Use 0 percent deals responsibly
Some cards offer an introductory period (generally six months or more) that gives you a 0 percent APR on purchases. That could provide some breathing room if you need a couple extra months to pay off your holiday purchases.
What’s more, if you use that card “proactively and responsibly,” it can help your credit, Minor points out.
“Because now you have another credit line showing on your profile, and now you have more of a limit to use,” Minor says. “Used correctly, it should be a positive.”
Just make sure you know the rules. A late payment might end your 0 percent period prematurely. And some store cards that offer 0 percent deals have another twist, Cunningham points out: retroactive interest. If you pay late, you’ll be charged interest, retroactively, from the date of purchase.

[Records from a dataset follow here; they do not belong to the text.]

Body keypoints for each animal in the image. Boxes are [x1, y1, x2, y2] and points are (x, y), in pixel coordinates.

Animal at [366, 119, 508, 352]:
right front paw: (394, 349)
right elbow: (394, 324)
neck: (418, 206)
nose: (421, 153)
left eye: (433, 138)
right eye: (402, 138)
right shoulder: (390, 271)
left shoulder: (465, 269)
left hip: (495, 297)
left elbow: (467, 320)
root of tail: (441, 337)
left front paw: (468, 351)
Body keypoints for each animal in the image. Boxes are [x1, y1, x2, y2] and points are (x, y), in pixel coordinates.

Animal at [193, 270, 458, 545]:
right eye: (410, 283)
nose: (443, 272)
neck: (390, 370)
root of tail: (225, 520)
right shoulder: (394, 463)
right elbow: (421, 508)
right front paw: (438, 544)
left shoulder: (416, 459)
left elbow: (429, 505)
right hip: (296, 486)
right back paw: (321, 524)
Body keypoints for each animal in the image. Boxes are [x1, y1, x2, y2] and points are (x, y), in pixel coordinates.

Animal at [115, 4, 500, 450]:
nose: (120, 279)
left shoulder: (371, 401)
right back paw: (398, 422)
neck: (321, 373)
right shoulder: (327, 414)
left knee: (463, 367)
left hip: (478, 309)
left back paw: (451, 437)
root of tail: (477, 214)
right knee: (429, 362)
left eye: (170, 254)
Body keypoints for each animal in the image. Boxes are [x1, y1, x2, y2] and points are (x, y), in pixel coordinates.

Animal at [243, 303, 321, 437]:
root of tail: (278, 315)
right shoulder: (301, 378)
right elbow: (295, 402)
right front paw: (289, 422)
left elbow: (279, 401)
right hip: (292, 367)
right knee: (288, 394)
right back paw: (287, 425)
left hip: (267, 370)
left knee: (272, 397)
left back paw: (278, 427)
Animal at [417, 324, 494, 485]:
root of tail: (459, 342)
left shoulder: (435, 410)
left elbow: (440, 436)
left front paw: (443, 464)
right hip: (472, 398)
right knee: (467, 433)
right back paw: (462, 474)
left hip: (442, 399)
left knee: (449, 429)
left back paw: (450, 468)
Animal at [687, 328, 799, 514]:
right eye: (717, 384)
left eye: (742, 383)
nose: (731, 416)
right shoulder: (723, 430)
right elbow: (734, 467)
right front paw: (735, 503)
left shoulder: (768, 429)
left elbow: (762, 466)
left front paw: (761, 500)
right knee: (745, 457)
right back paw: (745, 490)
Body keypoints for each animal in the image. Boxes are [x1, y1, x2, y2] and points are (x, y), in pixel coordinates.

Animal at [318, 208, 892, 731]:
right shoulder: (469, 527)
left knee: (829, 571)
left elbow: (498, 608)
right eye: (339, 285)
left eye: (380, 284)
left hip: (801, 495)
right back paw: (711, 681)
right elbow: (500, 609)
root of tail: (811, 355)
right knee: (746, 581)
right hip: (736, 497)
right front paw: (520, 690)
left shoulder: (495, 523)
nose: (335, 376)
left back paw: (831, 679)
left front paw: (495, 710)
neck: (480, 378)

Remember your payment due date
If you miss a payment date amid the holiday shuffle, you shouldn’t have to worry about credit damage – as long as you miss only one payment. Issuers generally won’t report late payments to the credit bureaus until you’re more than 30 days late, Minor says. So, if your due date happens to be Dec. 25, and you realize your mistake on Jan. 10, expect a late payment fee.
“But as long as it doesn’t go past that 30-day point, it won’t affect your score,” Minor says.
Messed up? Turn it around in the new year
If you emerge from the holidays with maxed out cards and not enough funds to pay them, it’s vital to undo the damage not only to save yourself interest payments, but to get your utilization down to a healthy level so that you become a good credit candidate.
Remember when you calculated how much you owed across all your cards before the holidays? Get back to that amount, and do it quickly.
“Say your balance before the holidays was $1,000,” Cunningham says. “In January 2015, it’s $2,000. So $1,000 is what you must absolutely promise to pay in the first quarter to get yourself even.”
Also, don’t go delinquent. Skipping payments for several payment cycles will trash your score. If you can pay only the minimum, pay that.
“I don’t want people to make a habit of just paying the minimum,” Minor says. “But if you’re a little thin because you had to spend on the plane tickets home, make the minimum payment, or a little bit more than that, until you’re in a better situation.”
Whatever damage your credit undergoes over the holidays, remember this:
“Your credit score is not a life sentence,” Minor says. “If you’re proactive, it will recover in time.”